AGRICULTURE'S IMPACT ON WATER QUALITY: A CEDAR RIVER AND MISSISSIPPI RIVER ANALYSIS

The Dead Zone, a coastal hypoxic area at the mouth of the Mississippi River in the Gulf of Mexico, results from excess nutrients carried by the Mississippi River. A primary source of these excess nutrients is agricultural land from nutrient fertilizers, manure, and surface runoff. Previous research has established that the dominant origin of excess nutrients contributing to the hypoxic area is traced back to the upper Mississippi River basin, including the Cedar River in eastern Iowa. Building upon this foundation, this research examines the spatial and temporal patterns of water quality from the upper Cedar River to its integration into the Mississippi River. The distribution of stream water quality in the Cedar River and Mississippi River is influenced by various factors such as local land use practices, including agriculture, and the steam’s unique hydrological characteristics. Results demonstrate a gradual increase in total suspended solid (TSS) levels downstream from site 1 (17.13 mg/L) to site 7 (43.63 mg/L), attributed to an expanding drainage basin with increasing runoff carrying sediment downstream.
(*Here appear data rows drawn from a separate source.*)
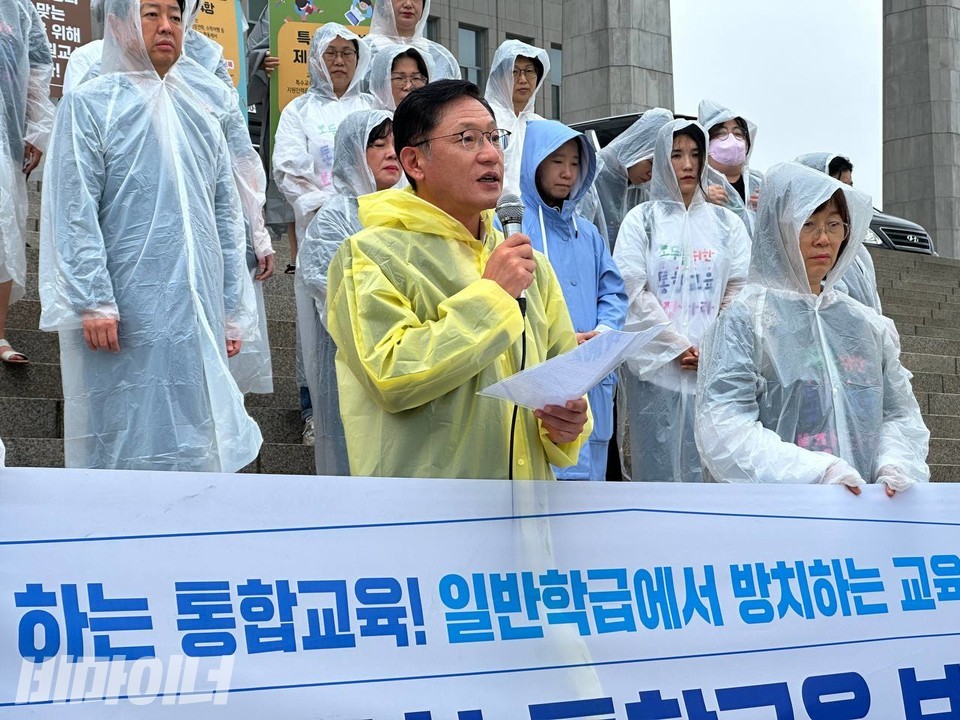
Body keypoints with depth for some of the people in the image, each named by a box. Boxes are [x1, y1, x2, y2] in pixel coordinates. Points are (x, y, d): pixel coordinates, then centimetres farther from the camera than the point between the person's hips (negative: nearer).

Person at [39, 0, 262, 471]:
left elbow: (226, 217, 16)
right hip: (123, 317, -5)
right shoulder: (90, 106, -1)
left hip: (196, 317, 5)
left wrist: (233, 312, 11)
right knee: (122, 445, -1)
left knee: (194, 442, 7)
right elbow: (74, 213, -9)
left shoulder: (199, 116, 15)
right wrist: (92, 303, -17)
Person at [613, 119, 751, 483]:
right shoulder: (641, 219, 7)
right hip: (655, 366, -2)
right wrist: (678, 346, -8)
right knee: (659, 466, -3)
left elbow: (739, 289, 6)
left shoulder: (726, 222, 14)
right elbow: (633, 292, -2)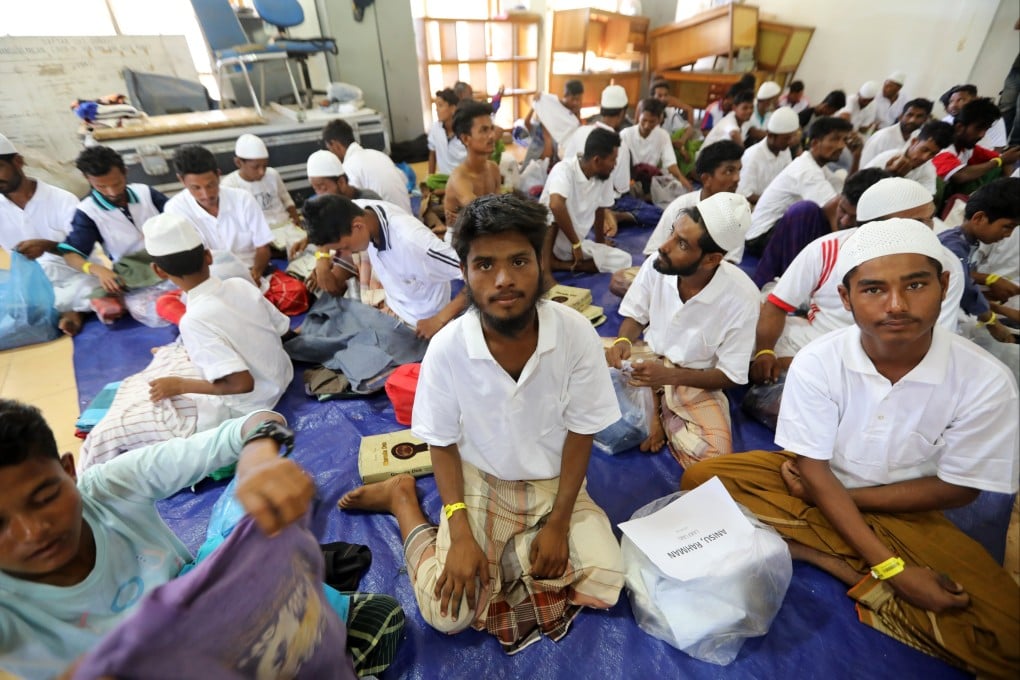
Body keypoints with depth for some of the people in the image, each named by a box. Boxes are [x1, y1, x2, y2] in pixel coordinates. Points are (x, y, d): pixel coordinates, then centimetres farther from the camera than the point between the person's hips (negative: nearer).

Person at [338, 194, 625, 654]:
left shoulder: (576, 333, -23)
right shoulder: (447, 348, -24)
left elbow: (581, 432, -10)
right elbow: (443, 442, -9)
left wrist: (558, 523, -10)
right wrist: (460, 533, -14)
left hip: (555, 483, 2)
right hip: (479, 482, -1)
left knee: (606, 587, -11)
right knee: (445, 614, -8)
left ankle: (510, 552, 11)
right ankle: (401, 497, 15)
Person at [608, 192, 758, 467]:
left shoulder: (741, 298, -24)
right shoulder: (656, 264, -18)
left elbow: (731, 376, -15)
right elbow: (635, 316, 0)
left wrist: (669, 376, -29)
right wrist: (623, 342, -23)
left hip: (694, 383, -2)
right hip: (648, 360, 3)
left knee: (715, 458, -24)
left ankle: (659, 414, 3)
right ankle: (655, 413, -3)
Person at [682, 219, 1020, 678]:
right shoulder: (816, 363, -22)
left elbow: (955, 489, -9)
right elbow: (814, 471, -15)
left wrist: (840, 494, -14)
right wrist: (888, 566, -20)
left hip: (905, 512, 0)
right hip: (817, 486, 1)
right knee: (702, 479, -22)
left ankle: (812, 546, -12)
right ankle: (864, 573, -14)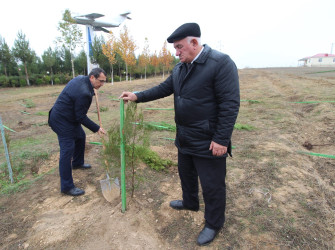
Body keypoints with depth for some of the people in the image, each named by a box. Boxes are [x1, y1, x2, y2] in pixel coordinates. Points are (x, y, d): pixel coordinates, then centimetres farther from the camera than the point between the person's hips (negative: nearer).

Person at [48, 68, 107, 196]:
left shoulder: (80, 78, -1)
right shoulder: (84, 93, -30)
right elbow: (81, 117, -23)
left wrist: (92, 92, 10)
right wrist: (97, 128, -16)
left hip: (69, 117, 11)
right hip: (62, 121, -11)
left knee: (81, 137, 25)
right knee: (67, 151, -8)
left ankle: (77, 163, 47)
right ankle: (67, 186, 0)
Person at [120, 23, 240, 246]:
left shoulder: (221, 63, -18)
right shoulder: (180, 68, 8)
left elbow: (230, 104, -21)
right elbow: (163, 89, 15)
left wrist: (221, 139, -22)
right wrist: (137, 96, 8)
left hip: (208, 141, -8)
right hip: (185, 138, 8)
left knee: (212, 185, 9)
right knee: (186, 174, 26)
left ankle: (213, 225, 32)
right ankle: (190, 202, 53)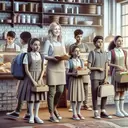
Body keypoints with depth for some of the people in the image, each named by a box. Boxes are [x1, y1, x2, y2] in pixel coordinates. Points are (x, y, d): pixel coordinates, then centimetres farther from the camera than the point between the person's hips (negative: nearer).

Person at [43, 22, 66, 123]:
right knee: (52, 91, -3)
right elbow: (44, 55, -5)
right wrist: (52, 58, -21)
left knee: (60, 90, 5)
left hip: (61, 68, 6)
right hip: (52, 68, -5)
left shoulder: (61, 42, 15)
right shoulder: (48, 42, -1)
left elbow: (64, 54, 17)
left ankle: (54, 108, 30)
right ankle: (52, 114, 5)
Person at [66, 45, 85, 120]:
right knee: (74, 97, -2)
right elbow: (67, 72, -7)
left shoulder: (81, 61, 11)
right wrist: (73, 73, -24)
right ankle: (74, 114, 8)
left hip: (80, 79, 5)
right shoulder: (70, 61, -3)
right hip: (73, 79, -4)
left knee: (80, 96, 5)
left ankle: (79, 113, 18)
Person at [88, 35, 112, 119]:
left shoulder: (105, 53, 11)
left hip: (103, 77, 4)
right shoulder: (92, 53, -1)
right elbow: (89, 67, -4)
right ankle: (96, 112, 5)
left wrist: (106, 77, -2)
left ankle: (103, 111, 14)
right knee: (95, 95, -1)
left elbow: (106, 67, 7)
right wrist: (98, 68, -12)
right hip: (95, 77, -4)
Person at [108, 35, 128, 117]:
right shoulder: (111, 52, -3)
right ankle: (117, 110, 5)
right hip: (116, 73, -4)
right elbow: (109, 63, -6)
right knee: (117, 92, -2)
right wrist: (117, 66, -18)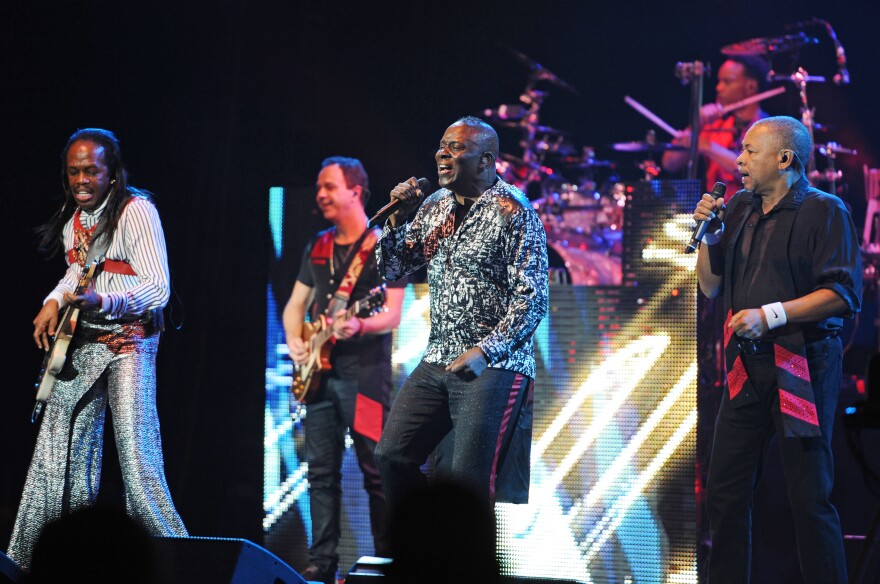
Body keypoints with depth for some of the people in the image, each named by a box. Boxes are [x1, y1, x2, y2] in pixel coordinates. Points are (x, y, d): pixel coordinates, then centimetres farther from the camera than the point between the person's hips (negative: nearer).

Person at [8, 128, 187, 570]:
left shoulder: (136, 210, -13)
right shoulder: (72, 216, 10)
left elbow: (157, 288, -21)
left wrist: (100, 300, -34)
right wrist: (54, 301, 8)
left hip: (127, 339, -7)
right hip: (80, 343, 7)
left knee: (136, 453, -16)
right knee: (56, 450, 10)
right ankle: (25, 558, 17)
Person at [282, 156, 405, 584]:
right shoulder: (317, 248, 16)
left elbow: (392, 315, -10)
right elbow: (295, 305, 21)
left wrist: (358, 327, -29)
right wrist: (295, 344, 2)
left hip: (365, 372, -6)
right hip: (320, 372, 6)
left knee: (376, 470, -5)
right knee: (321, 471, 4)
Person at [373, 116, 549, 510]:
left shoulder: (513, 212, -10)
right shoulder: (434, 206, 12)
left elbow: (532, 300, -15)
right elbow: (391, 270, 16)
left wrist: (483, 352, -23)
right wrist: (398, 218, 0)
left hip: (494, 365, -7)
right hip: (437, 361, 7)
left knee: (469, 479, -11)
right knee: (391, 456, 4)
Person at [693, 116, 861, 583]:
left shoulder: (824, 211, -6)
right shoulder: (740, 209, 14)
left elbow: (844, 294, -15)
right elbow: (710, 286, 19)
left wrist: (771, 314, -19)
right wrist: (708, 231, 4)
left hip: (802, 366, -7)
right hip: (747, 367, 7)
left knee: (809, 497, -7)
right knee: (724, 492, 8)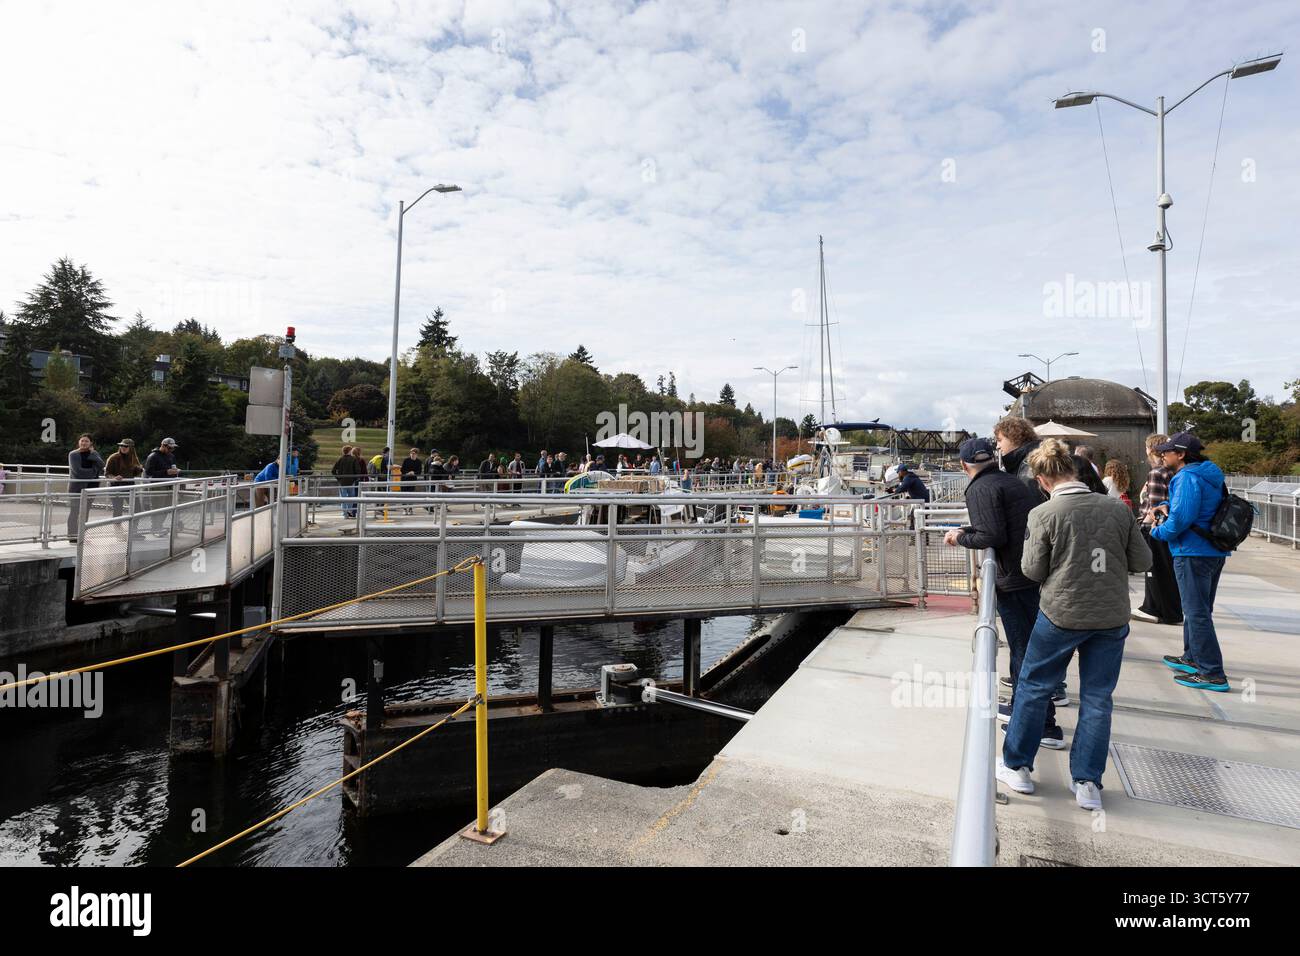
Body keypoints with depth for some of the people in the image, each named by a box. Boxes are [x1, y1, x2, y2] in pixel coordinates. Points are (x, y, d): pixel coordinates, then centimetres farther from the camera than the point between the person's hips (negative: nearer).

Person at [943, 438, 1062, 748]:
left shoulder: (980, 489, -13)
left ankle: (1046, 727, 8)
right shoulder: (1011, 481, 14)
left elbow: (992, 536, -20)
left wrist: (961, 538, -4)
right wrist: (966, 530, 20)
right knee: (1023, 644, 22)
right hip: (1037, 572, 9)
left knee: (1027, 651, 0)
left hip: (1015, 579, -9)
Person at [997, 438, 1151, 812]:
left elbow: (1033, 571, -8)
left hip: (1061, 615, -3)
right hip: (1112, 617, 3)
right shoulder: (1118, 508, -3)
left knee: (1033, 687, 13)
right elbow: (1142, 561, 4)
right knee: (1097, 698, 13)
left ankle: (1016, 766, 24)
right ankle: (1087, 783, 18)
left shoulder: (1043, 514, -13)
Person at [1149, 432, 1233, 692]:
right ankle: (1192, 658, 34)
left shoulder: (1187, 478, -17)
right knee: (1199, 609, 21)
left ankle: (1212, 674, -3)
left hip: (1193, 553, -10)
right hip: (1214, 551, 10)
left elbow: (1180, 519, -24)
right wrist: (1168, 507, 10)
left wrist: (1158, 531, -7)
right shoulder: (1207, 474, 14)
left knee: (1196, 613, -5)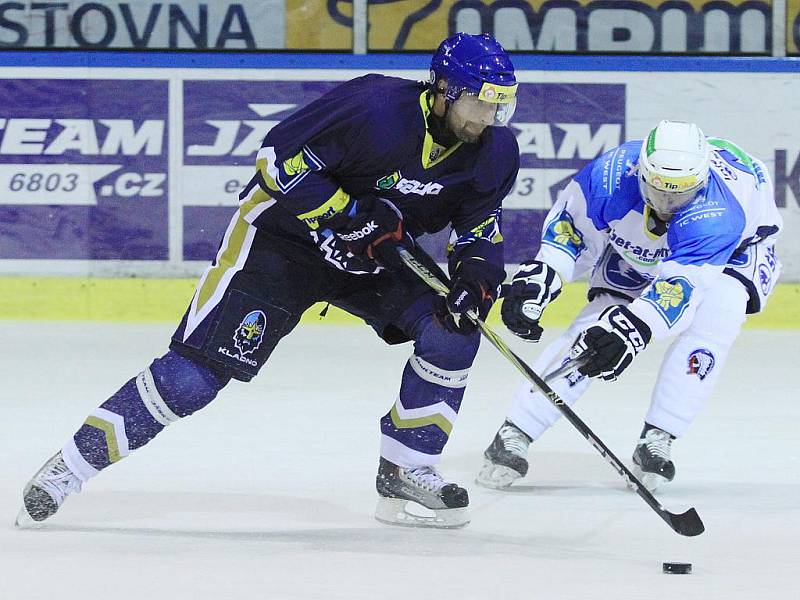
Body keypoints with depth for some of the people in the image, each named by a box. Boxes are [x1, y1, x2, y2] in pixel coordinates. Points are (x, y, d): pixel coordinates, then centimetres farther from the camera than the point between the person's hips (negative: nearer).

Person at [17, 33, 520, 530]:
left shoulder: (494, 149, -9)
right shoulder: (377, 109, -29)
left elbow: (481, 221, 5)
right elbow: (280, 159, -25)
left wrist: (476, 274, -16)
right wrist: (350, 217, -29)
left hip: (371, 251, 6)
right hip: (283, 235, -6)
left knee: (454, 332, -13)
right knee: (200, 369, -15)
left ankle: (405, 469, 1)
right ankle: (77, 460, -4)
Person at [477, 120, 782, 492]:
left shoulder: (718, 213, -45)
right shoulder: (612, 175, -33)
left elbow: (681, 284, -53)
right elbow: (572, 223, -13)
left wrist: (635, 327, -68)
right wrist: (542, 271, -27)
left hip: (738, 250, -3)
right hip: (635, 250, 3)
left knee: (714, 316, -31)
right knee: (592, 331, -11)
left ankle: (656, 440, -22)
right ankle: (514, 434, -4)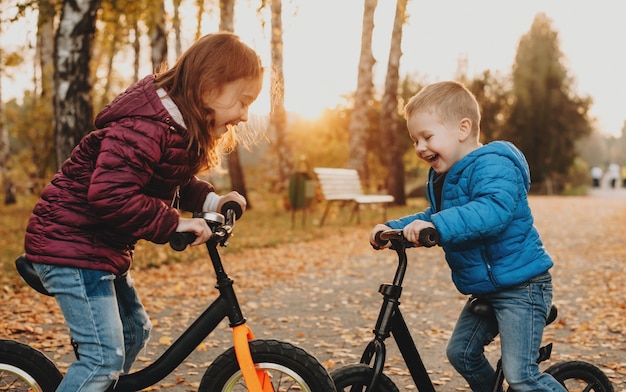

The declining levels of nitrate, a form of nitrogen pollution, from site 1 (21.10 mg/L) to site 7 (5.73 mg/L) can be related to the decrease in agricultural land and an increase in municipal and industrial land draining into the river. Temporal distribution analysis highlights seasonal changes in water quality into the fall. Decreased levels of TSS from early September (41.61 mg/L) to October (21.55 mg/L) is associated with decreased agricultural harvesting and farming activities disrupting sediment in the river’s catchment. Nitrate levels decreased from September (22.09 mg/L) to October (9.41 mg/L) as the fall season progressed correlated with declining agricultural activities that employ fertilizers onto agricultural land. These findings highlight the complex interplay of agricultural, industrial, and seasonal factors that have broad implications for understanding the intricate dynamics of water quality in the Cedar River and the wide-reaching Mississippi River basins. By identifying the distribution and patterns of water contamination, this research contributes to informed decision-making for sustainable agricultural and land use practices.